Exercise brief -
Extract every line from each of the items below and reproduce it character for character.

◆ ◆ ◆ ◆ ◆

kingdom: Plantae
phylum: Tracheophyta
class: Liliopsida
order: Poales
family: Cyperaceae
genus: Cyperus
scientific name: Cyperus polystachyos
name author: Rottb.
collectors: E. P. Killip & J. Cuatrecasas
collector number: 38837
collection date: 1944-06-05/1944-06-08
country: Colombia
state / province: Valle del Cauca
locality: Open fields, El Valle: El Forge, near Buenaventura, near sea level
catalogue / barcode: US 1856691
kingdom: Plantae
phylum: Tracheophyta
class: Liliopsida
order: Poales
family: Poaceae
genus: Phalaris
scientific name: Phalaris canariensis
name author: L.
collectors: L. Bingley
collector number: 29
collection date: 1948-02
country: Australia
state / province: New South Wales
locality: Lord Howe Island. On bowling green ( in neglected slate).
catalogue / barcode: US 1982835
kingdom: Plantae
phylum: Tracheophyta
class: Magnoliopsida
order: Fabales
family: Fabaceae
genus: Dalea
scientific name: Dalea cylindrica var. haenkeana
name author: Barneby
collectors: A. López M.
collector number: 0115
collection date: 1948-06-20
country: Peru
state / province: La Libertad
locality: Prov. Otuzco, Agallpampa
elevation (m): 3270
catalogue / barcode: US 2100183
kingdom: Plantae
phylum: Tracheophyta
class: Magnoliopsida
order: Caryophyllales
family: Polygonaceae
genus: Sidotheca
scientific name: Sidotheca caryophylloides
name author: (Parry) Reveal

◆ ◆ ◆ ◆ ◆

Complete output -
kingdom: Plantae
phylum: Tracheophyta
class: Liliopsida
order: Poales
family: Cyperaceae
genus: Cyperus
scientific name: Cyperus polystachyos
name author: Rottb.
collectors: E. P. Killip & J. Cuatrecasas
collector number: 38837
collection date: 1944-06-05/1944-06-08
country: Colombia
state / province: Valle del Cauca
locality: Open fields, El Valle: El Forge, near Buenaventura, near sea level
catalogue / barcode: US 1856691
kingdom: Plantae
phylum: Tracheophyta
class: Liliopsida
order: Poales
family: Poaceae
genus: Phalaris
scientific name: Phalaris canariensis
name author: L.
collectors: L. Bingley
collector number: 29
collection date: 1948-02
country: Australia
state / province: New South Wales
locality: Lord Howe Island. On bowling green ( in neglected slate).
catalogue / barcode: US 1982835
kingdom: Plantae
phylum: Tracheophyta
class: Magnoliopsida
order: Fabales
family: Fabaceae
genus: Dalea
scientific name: Dalea cylindrica var. haenkeana
name author: Barneby
collectors: A. López M.
collector number: 0115
collection date: 1948-06-20
country: Peru
state / province: La Libertad
locality: Prov. Otuzco, Agallpampa
elevation (m): 3270
catalogue / barcode: US 2100183
kingdom: Plantae
phylum: Tracheophyta
class: Magnoliopsida
order: Caryophyllales
family: Polygonaceae
genus: Sidotheca
scientific name: Sidotheca caryophylloides
name author: (Parry) Reveal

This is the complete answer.